"Energy independence" has crept back into the national conversation, which is too bad, because it's a silly idea. Without some miracle breakthrough like controlled fusion, energy independence is unattainable, probably undesirable and discussion of it avoids the real question of why the world continues to let the price of a crucial commodity be set at artificially high levels by a notorious cartel.
Ironically, at this moment of $54-a-barrel oil, OPEC is no longer in control. Given the current realities of supply and demand -- and the panic and speculation driving oil traders -- it is the market that is setting prices.
Transcript: Steven Pearlstein was online to discuss this column.
But let's not let that distract us from the underlying reality: The reason supply is short is because OPEC members have set things up that way, aided and abetted by cooperating nonmembers and major oil companies who have become rich taking a free ride on the price-fixing gravy train. Even if oil prices returned to OPEC's target of $30 a barrel, that is still three times the price that would be generated by a truly competitive oil market open to free trade and investment, according to energy analyst Edward L. Morse and others.

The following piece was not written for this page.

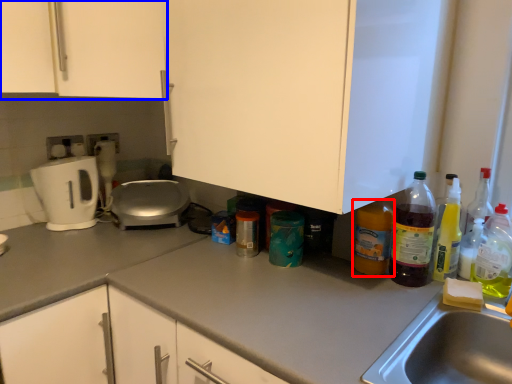
Question: Which object is closer to the camera taking this photo, bottle (highlighted by a red box) or cabinetry (highlighted by a blue box)?

Choices:
 (A) bottle
 (B) cabinetry

Answer: (A)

Or put it this way: Even at $30 a barrel, we allow foreigners to impose an energy tax on Americans of at least $140 billion a year -- the equivalent of $1,400 for each household.
Now when I last checked, price fixing violates the criminal laws. We put people in jail for doing it and fine companies millions of dollars when they get caught. But because OPEC is made up of governments that control their oil industries, U.S. courts have decided that its price fixing is immune from prosecution.
Unfortunately, our tolerance of this conspiracy doesn't stop there.
NAFTA grants an exception to Mexico so it can continue to shield its state-owned oil monopoly from competition.
And consider that the U.S. has twice invested blood and treasure to protect the economic interests of Kuwait and Saudi Arabia without ever winning a promise that they would stop picking the pockets of American businesses and consumers.
Can anyone explain why the U.S. government gave the green light for OPEC member Venezuela to buy its way into the American downstream market with its purchase of Citgo? Or why the Federal Reserve saw nothing wrong with allowing a Saudi prince to use his ill-gotten oil gains to buy a big chunk of Citicorp?
It doesn't have to be this way. The Senate Judiciary Committee has twice reported out legislation by Mike DeWine (R-Ohio) and Herb Kohl (D-Wis.) that would extend the reach of antitrust laws to government-owned commercial activities. But thanks to the "hold" put on the bill by oil-state senators, the full Senate will never get to consider it.
Why? Because the business model on which big oil companies operate is built around tight supply and monopoly prices. These companies now get most of their record-breaking profits from "upstream" operations -- drilling for oil and selling it at inflated OPEC prices. At the same time, they have systematically retreated from refining and marketing in submarkets that are too competitive, contributing to the recent shortages in gasoline and heating oil. Exploration and drilling budgets, meanwhile, have declined as companies refuse to invest in new projects that won't work if crude prices fall below $20 a barrel. Less drilling today, less supply tomorrow.
There is an alternative to this strategy of kowtowing to OPEC.
For starters, our European friends could let OPEC ministers know that they are no longer welcome in Vienna if their purpose is price fixing. And with Congress's approval, the Justice Department could open a criminal investigation not only of OPEC, but also of private companies that aid and abet its price fixing. Oil-consuming nations could form an oil-buying cartel to build up oil reserves when prices are low and noisily dump them on markets when prices get too high. Countries that prevent private investment in their oil industries could be barred from making similar investments here.
Is there are risk to such a strategy? Sure. But with $54-a-barrel oil, it may be a risk worth taking.